* _Problem statement_: For the material that follows, tally the lines holding "linejoin" and give the total alone.

* _Data_:
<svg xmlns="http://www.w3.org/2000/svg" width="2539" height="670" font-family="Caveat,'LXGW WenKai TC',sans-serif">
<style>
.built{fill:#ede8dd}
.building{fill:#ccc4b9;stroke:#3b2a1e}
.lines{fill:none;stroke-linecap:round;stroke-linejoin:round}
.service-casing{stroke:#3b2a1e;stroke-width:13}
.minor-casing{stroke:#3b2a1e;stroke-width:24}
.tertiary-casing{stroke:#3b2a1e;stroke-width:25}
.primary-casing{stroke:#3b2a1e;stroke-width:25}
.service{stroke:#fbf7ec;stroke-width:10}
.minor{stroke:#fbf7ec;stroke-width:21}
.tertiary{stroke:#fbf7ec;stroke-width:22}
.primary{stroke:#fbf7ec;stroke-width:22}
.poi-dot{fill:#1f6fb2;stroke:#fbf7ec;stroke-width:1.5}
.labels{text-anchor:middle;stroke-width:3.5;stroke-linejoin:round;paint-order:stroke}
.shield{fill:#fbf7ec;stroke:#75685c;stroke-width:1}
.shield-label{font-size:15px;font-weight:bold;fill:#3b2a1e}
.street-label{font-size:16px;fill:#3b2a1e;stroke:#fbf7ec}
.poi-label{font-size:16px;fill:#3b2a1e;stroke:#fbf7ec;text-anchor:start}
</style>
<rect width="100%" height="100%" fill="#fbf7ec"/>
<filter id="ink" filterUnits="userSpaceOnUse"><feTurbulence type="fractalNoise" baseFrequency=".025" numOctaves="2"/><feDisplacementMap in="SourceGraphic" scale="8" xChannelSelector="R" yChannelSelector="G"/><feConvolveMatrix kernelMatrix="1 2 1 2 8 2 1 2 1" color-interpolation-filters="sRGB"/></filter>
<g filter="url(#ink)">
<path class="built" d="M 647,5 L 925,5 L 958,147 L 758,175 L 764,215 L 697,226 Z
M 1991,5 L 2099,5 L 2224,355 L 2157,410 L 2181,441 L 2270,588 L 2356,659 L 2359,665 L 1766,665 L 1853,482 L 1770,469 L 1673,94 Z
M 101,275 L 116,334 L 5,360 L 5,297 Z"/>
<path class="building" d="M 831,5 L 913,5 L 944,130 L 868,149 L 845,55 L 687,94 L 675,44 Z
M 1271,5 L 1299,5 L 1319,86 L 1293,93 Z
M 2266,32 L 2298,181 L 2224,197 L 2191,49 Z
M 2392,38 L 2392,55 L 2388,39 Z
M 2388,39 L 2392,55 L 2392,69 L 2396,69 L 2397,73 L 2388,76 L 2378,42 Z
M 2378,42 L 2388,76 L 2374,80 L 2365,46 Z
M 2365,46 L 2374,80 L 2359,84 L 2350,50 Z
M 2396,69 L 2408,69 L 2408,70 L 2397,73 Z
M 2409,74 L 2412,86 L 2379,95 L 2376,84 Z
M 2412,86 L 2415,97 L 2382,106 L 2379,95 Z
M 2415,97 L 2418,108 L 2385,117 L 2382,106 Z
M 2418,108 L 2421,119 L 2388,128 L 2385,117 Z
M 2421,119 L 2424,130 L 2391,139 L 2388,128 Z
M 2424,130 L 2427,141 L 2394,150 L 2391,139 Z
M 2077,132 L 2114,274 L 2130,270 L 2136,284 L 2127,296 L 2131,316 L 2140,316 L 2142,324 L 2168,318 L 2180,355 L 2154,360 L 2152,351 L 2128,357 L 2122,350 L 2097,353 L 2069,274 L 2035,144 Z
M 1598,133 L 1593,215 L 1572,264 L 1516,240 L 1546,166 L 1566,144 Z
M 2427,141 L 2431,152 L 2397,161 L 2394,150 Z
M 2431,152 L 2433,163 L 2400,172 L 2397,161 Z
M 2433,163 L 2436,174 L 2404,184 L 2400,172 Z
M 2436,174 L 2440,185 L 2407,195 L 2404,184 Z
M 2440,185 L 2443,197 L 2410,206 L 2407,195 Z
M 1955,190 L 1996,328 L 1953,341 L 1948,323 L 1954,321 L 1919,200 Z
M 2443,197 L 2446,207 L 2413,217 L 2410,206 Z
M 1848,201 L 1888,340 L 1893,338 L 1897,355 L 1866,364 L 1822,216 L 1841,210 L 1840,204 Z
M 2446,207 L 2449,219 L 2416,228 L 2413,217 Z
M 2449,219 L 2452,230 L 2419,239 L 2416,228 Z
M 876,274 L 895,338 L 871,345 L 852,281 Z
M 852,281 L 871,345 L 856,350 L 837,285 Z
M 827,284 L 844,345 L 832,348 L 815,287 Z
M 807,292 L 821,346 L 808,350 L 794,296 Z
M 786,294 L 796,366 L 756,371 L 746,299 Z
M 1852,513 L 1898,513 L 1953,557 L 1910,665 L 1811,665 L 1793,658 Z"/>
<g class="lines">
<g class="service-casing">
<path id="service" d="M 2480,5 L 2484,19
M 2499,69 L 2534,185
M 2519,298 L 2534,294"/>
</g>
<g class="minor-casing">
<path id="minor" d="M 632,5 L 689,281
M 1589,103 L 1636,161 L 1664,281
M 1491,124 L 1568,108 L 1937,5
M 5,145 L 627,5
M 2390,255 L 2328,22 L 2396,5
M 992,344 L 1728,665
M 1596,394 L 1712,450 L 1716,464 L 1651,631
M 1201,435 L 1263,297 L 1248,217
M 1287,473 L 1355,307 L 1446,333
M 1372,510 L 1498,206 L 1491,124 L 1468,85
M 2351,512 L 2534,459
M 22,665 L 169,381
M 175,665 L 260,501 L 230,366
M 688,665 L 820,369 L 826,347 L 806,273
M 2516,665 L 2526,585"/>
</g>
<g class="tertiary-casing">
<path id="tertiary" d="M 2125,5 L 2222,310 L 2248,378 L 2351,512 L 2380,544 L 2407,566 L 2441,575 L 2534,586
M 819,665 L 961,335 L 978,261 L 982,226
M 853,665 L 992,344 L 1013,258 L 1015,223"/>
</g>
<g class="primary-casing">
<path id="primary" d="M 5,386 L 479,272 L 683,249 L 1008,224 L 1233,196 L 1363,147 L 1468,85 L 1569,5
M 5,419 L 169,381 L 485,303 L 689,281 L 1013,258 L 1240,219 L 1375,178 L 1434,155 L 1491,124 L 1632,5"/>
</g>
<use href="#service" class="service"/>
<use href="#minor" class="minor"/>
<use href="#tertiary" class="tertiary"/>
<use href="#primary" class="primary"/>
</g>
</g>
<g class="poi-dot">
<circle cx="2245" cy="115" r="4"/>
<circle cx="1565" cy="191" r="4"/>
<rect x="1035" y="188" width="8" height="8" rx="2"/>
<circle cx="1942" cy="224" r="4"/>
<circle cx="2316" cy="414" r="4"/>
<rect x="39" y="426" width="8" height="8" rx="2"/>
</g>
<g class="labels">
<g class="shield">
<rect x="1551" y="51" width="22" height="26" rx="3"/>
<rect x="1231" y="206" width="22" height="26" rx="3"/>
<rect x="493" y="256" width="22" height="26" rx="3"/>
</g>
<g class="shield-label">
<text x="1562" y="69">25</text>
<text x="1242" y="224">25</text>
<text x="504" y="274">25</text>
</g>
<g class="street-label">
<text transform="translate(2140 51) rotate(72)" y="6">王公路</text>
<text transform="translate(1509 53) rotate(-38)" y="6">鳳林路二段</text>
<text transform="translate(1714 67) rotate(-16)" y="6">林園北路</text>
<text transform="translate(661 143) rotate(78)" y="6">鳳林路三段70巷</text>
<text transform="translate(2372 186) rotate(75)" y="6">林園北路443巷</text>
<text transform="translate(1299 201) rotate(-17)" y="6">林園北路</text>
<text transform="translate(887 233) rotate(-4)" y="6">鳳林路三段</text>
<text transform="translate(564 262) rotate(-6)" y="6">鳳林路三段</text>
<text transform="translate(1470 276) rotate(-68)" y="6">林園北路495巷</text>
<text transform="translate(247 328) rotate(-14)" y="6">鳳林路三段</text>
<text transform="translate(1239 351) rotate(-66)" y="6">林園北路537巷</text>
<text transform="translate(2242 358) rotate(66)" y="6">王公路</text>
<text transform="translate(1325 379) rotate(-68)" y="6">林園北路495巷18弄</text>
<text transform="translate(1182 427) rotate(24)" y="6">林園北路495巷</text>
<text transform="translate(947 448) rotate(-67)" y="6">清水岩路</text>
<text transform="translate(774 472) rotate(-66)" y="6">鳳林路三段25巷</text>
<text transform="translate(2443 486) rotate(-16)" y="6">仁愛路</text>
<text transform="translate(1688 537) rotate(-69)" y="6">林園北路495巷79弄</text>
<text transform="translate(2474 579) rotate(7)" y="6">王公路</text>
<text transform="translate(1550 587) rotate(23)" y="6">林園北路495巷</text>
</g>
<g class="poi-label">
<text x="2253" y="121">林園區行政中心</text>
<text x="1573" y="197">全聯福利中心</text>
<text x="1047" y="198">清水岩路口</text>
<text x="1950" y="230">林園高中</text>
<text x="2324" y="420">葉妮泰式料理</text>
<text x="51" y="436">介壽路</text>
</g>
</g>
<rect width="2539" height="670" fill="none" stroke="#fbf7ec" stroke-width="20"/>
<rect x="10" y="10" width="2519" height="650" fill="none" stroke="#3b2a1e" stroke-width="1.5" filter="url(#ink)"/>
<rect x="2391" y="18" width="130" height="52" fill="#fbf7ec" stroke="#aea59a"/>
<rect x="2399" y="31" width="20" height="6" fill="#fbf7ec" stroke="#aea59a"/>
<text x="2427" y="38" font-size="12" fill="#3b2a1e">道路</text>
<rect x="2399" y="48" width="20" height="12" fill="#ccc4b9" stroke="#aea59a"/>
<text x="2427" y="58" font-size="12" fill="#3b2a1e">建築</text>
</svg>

* _Reply_: 2